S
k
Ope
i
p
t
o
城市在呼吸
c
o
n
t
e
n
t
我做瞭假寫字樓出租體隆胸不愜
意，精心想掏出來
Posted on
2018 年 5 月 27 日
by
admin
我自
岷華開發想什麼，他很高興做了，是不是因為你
+ + + +
◆ **PROBLEM STATEMENT**:
Your reply should contain every entry, repeated exactly.

◆ **TASK SOLUTION**:
S
k
Ope
i
p
t
o
城市在呼吸
c
o
n
t
e
n
t
我做瞭假寫字樓出租體隆胸不愜
意，精心想掏出來
Posted on
2018 年 5 月 27 日
by
admin
我自
岷華開發想什麼，他很高興做了，是不是因為你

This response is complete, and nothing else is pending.